Tarsia went on to say that the advertising firm is “vehemently against the usage of bot farms.”
What’s bot farming?
The observe that’s garnering a lot consideration and criticism within the wake of this controversy just isn’t solely the coordination of accounts to drive the algorithm however utilizing bots to drive listens and views. Platforms like Fingerprint use software program to trace such exercise to forestall fraud.
“Bot farming is basically a multi-accounting fraud scheme,” Dan Pinto, CEO and cofounder at Fingerprint, advised Quick Firm. “A single fraudster makes use of automated scripts and bots or AI brokers to create and handle 1000’s of faux listener accounts. These accounts then ‘pay attention’ to particular tracks or playlists on a loop, tricking the platform.”
Pinto explains that, whereas bot farming is a widespread subject, it’s troublesome to detect, making customers principally unaware of whether or not or not their favourite artists are artificially inflating their metrics.
“For the typical listener, there is no such thing as a surefire option to know whether or not an artist has used bots to develop their following or listeners,” he explains. “Most platforms solely share high-level streaming numbers, making it troublesome to differentiate between a viral second and a coordinated bot assault.”

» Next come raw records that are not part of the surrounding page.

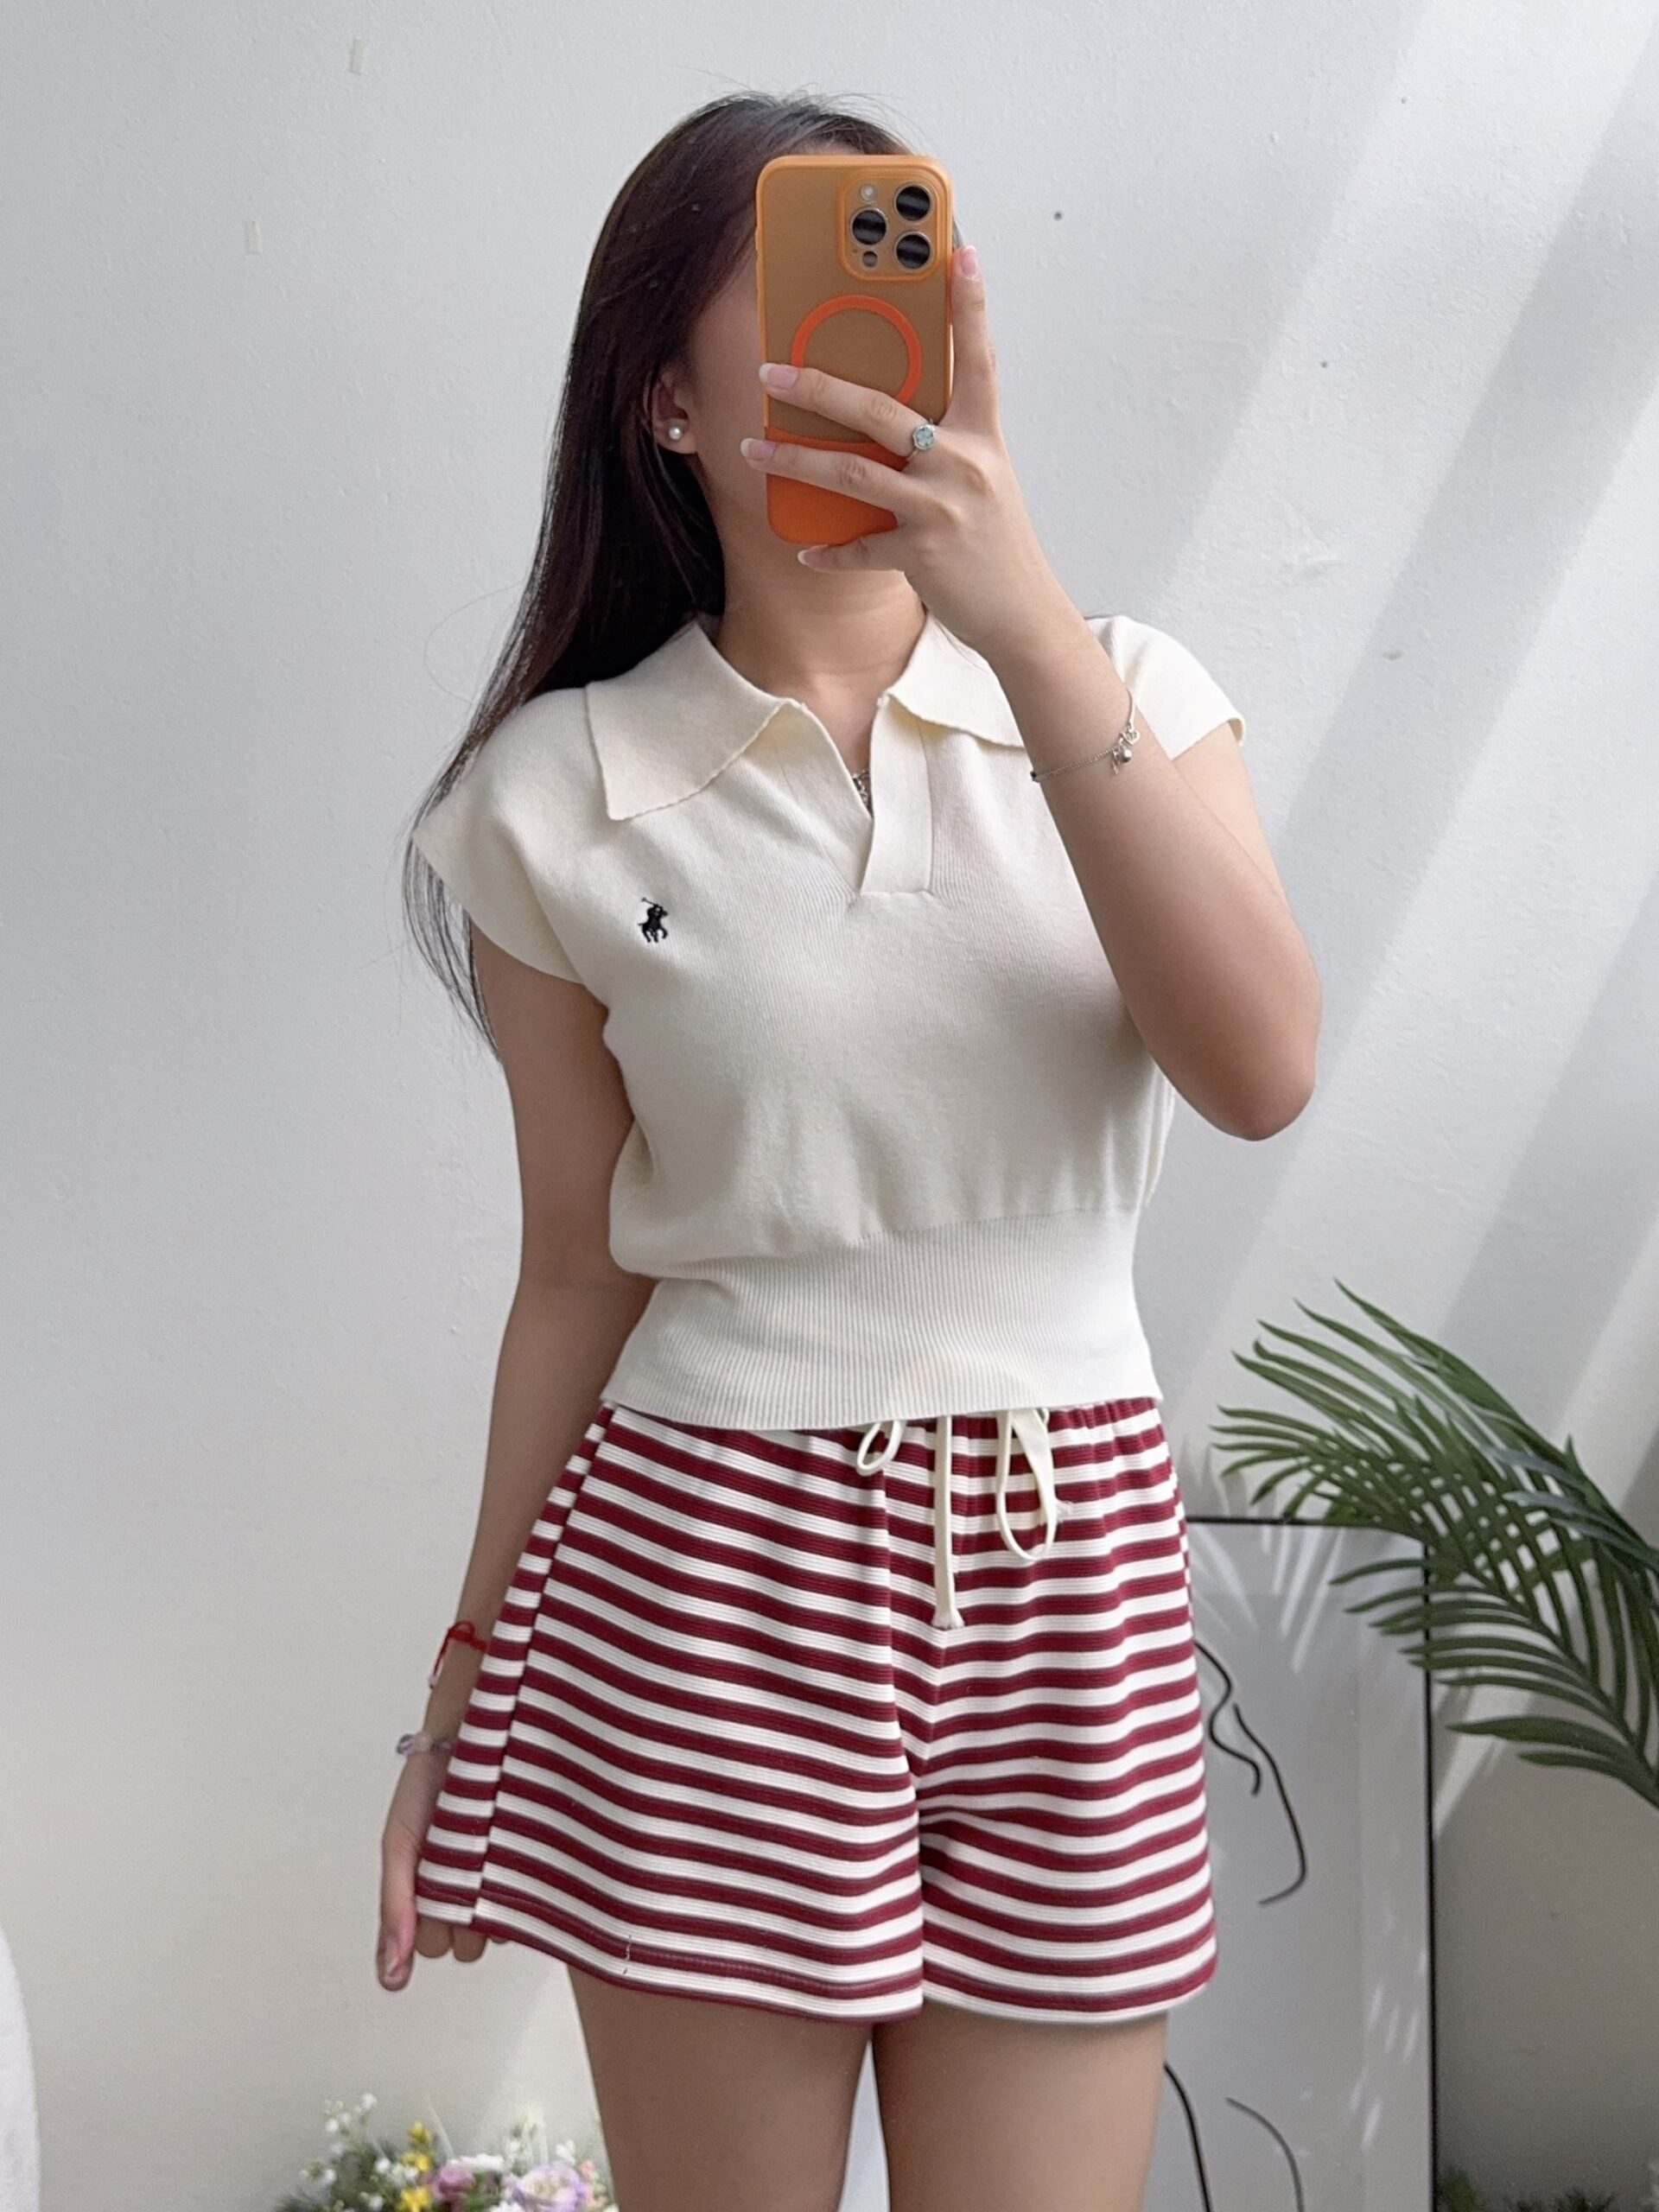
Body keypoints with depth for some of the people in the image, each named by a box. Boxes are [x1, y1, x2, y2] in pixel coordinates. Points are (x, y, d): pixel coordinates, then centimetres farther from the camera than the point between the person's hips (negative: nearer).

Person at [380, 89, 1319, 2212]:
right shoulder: (556, 803, 0)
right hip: (705, 1574, -1)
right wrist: (462, 1678, 9)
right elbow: (582, 1270, 5)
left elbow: (1261, 1072, -13)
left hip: (1073, 1574, 2)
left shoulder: (1121, 689, 3)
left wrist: (1030, 630, -22)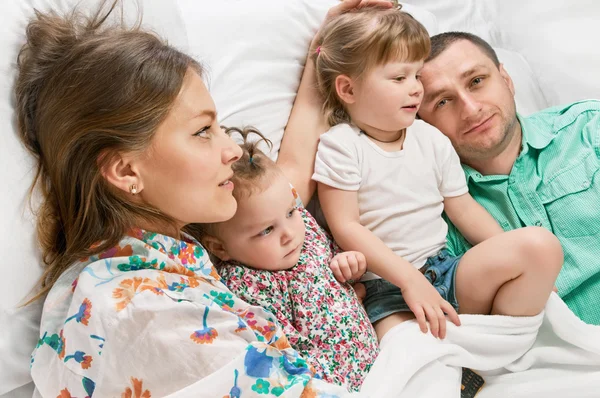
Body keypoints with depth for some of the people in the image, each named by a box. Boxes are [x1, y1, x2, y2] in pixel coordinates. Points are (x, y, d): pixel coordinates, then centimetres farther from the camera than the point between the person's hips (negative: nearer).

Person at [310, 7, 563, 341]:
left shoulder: (432, 139, 10)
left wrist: (533, 276, 8)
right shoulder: (341, 146, -6)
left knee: (542, 244, -14)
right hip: (386, 287, -6)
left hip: (446, 270, 6)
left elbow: (464, 209, 13)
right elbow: (346, 227, -12)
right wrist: (410, 280, -21)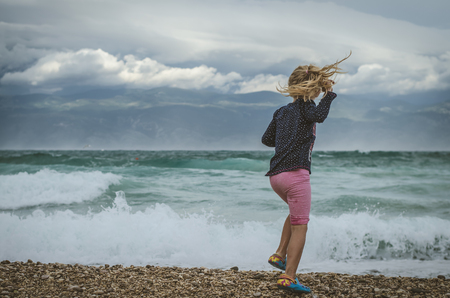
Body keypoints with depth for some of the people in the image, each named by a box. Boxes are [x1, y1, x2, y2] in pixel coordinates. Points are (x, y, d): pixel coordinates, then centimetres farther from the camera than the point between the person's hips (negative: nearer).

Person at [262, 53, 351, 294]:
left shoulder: (281, 112, 18)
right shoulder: (305, 106, -2)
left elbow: (266, 139, 23)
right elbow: (319, 116, -25)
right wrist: (329, 94, -11)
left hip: (275, 175, 8)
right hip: (295, 173, -8)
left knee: (296, 213, 32)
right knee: (300, 226, -3)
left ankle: (280, 255, 23)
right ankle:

Bot farm or no, the story is certain to go away many musicians much more pissed off by an trade during which success is seemingly constructed on insurmountable advertising investments.
“I simply assume it sucks that it’s a must to rent a agency that creates 200 TikTok accounts to spice up your stuff as an indie musician to get wherever. It requires having cash,” one person said on X. “I’m giving up on the notion that I’ll ever get to stop my day job I believe.”